Nos sete dias entre a queda do time e a queda da consciência dele com o AVC não cornetamos ou lamentamos aquele empate em Volta Redonda. Ele sabia que um dia voltaríamos. Embora lá no fundo da dor ele soubesse que esse dia ele não veria com a família.
Inicio agora no grupo onde começou pra mim o jornalismo esportivo, em 1990. Ganhei prêmios, empregos, amigos, colegas, fãs, desafetos. Hoje começo onde há 50 anos meu pai desembrulhava o pacote da revolução na cobertura econômica. Fazendo o caminho para ser um profissional de rádio, TV, revista, internet e, óbvio, muitas palestras. Palestrino palestrante. Hoje, o filho trabalha em rádio, TV, revista, internet, videogame, museus, filmes e documentários. Posso dizer que aprendi algo com o pai, mestre e ídolo: fazer tudo o que a gente gosta não cansa. Fazer tudo com paixão também é uma forma de amar.

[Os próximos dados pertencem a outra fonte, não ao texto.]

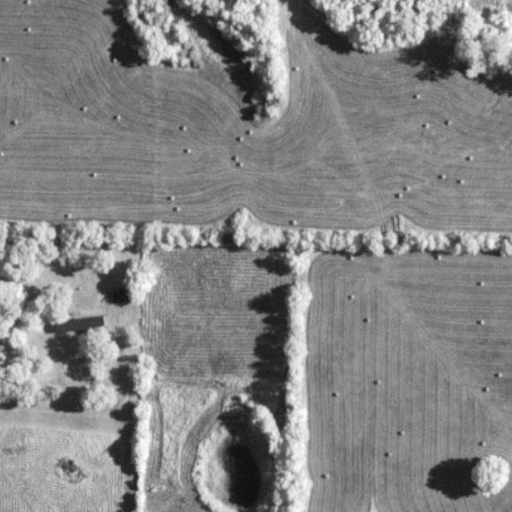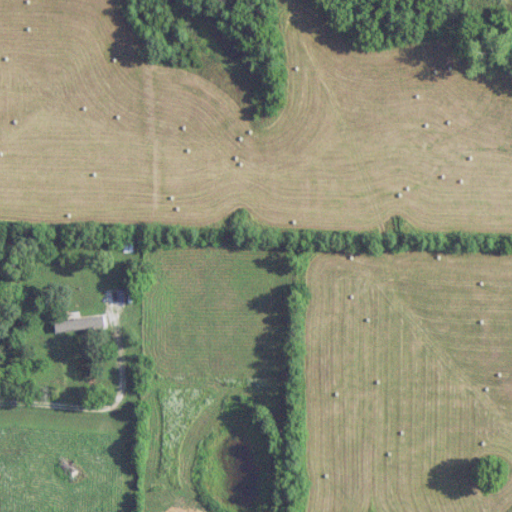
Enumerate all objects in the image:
building: (114, 299)
building: (80, 324)
road: (99, 405)
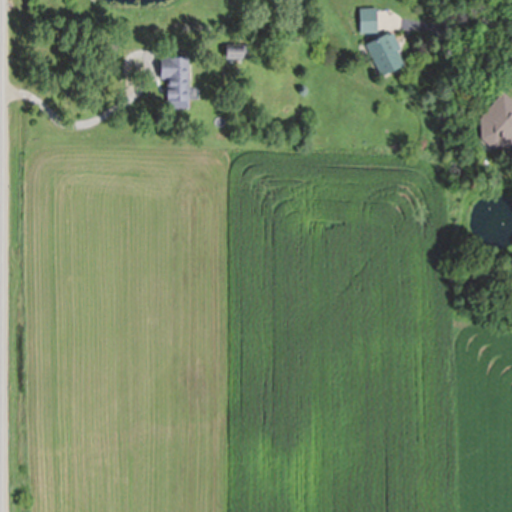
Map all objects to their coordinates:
building: (366, 20)
road: (451, 20)
building: (368, 21)
building: (238, 52)
building: (385, 54)
building: (385, 54)
building: (174, 81)
building: (176, 81)
road: (75, 122)
building: (497, 123)
building: (496, 124)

Obrigado por me acompanharem nesta viagem que promete ser longa. E que seja como o futebol. Não existe derrota definitiva. Nem vitória. O que há e não tem etiqueta de preço e nem promoção é poder conversar com quem você ama sem precisar dizer uma palavra. Apenas um grito gutural de gol. Ou um silêncio sepulcral de dor. E, no final, seja qual for o resultado, um abraço apertado de cumplicidade.

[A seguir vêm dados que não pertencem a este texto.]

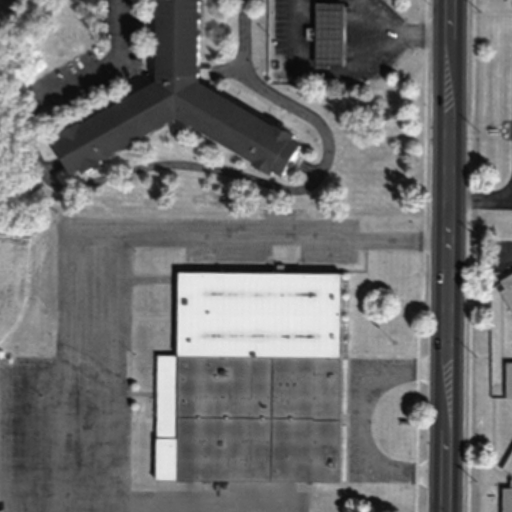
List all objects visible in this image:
road: (392, 32)
building: (328, 34)
building: (175, 106)
road: (178, 165)
road: (423, 256)
road: (448, 256)
building: (251, 379)
building: (507, 400)
building: (506, 401)
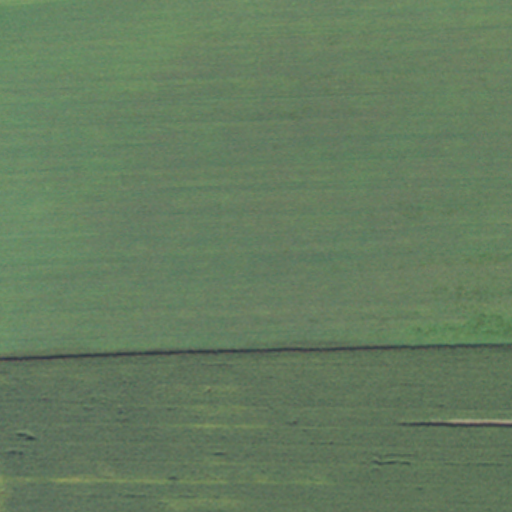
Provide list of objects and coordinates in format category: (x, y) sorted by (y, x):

A vida segue. Como um jogo que independe da cor de camisa. Só do saber de cor e salteado que amor só muda o nome. E os 11 que defendem e atacam por ele.
Não existe melhor imperfeição criada pelo homem que o futebol. Não existe nada que me una mais a quem não está aqui que aquilo que sempre nos fez estar juntos.
O futebol. O nosso tema nestas linhas a partir de hoje. E que seja Pelé enquanto dure.